#### How to complete this task
Can you put the lines of the records, from the first line through the line containing "Visualizza/Apri" (both included), into a Markdown table with the columns Row and Line, one line per row and no blank lines?

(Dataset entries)
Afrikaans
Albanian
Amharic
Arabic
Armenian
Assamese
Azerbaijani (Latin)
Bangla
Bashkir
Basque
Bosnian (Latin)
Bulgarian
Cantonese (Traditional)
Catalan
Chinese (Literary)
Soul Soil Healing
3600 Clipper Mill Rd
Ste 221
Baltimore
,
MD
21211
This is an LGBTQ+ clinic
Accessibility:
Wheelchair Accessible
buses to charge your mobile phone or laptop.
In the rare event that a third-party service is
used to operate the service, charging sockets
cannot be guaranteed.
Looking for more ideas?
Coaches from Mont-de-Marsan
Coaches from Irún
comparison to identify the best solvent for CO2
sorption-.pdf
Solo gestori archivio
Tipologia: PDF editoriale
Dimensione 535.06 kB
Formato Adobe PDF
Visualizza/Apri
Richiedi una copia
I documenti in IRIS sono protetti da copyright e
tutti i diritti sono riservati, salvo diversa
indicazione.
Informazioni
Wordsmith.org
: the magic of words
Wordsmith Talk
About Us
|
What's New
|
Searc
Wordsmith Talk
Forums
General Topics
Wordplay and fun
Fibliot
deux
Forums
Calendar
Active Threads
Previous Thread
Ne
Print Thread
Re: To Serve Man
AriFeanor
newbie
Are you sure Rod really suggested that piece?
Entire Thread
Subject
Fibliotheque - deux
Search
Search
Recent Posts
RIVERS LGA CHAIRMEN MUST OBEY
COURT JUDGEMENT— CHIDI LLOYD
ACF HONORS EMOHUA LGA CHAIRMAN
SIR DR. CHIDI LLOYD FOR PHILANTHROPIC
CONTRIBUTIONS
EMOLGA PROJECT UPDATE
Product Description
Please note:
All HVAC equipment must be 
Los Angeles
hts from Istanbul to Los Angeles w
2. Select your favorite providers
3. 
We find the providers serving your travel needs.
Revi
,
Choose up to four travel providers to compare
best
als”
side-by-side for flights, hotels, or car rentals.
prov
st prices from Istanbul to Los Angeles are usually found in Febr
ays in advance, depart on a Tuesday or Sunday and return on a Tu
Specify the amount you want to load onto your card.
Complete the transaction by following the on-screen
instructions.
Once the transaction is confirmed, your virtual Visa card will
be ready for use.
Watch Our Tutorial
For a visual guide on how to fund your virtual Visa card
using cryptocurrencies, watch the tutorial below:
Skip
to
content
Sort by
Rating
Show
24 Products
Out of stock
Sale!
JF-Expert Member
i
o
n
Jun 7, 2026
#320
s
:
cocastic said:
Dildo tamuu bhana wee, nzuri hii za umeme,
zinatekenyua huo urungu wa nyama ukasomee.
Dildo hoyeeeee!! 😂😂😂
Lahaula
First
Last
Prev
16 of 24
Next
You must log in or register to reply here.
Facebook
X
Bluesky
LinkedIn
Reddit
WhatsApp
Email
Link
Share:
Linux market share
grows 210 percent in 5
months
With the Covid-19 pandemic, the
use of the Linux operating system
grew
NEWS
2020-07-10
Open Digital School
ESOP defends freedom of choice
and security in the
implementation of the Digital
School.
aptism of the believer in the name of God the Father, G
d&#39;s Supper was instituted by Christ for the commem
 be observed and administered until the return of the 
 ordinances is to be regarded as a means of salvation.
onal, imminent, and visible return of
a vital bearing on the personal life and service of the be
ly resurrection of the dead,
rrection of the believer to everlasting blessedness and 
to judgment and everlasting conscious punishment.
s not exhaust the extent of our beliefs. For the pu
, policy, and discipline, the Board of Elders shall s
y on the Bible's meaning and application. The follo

#### Answer section
| Row | Line |
|---|---|
| 1 | Afrikaans |
| 2 | Albanian |
| 3 | Amharic |
| 4 | Arabic |
| 5 | Armenian |
| 6 | Assamese |
| 7 | Azerbaijani (Latin) |
| 8 | Bangla |
| 9 | Bashkir |
| 10 | Basque |
| 11 | Bosnian (Latin) |
| 12 | Bulgarian |
| 13 | Cantonese (Traditional) |
| 14 | Catalan |
| 15 | Chinese (Literary) |
| 16 | Soul Soil Healing |
| 17 | 3600 Clipper Mill Rd |
| 18 | Ste 221 |
| 19 | Baltimore |
| 20 | , |
| 21 | MD |
| 22 | 21211 |
| 23 | This is an LGBTQ+ clinic |
| 24 | Accessibility: |
| 25 | Wheelchair Accessible |
| 26 | buses to charge your mobile phone or laptop. |
| 27 | In the rare event that a third-party service is |
| 28 | used to operate the service, charging sockets |
| 29 | cannot be guaranteed. |
| 30 | Looking for more ideas? |
| 31 | Coaches from Mont-de-Marsan |
| 32 | Coaches from Irún |
| 33 | comparison to identify the best solvent for CO2 |
| 34 | sorption-.pdf |
| 35 | Solo gestori archivio |
| 36 | Tipologia: PDF editoriale |
| 37 | Dimensione 535.06 kB |
| 38 | Formato Adobe PDF |
| 39 | Visualizza/Apri |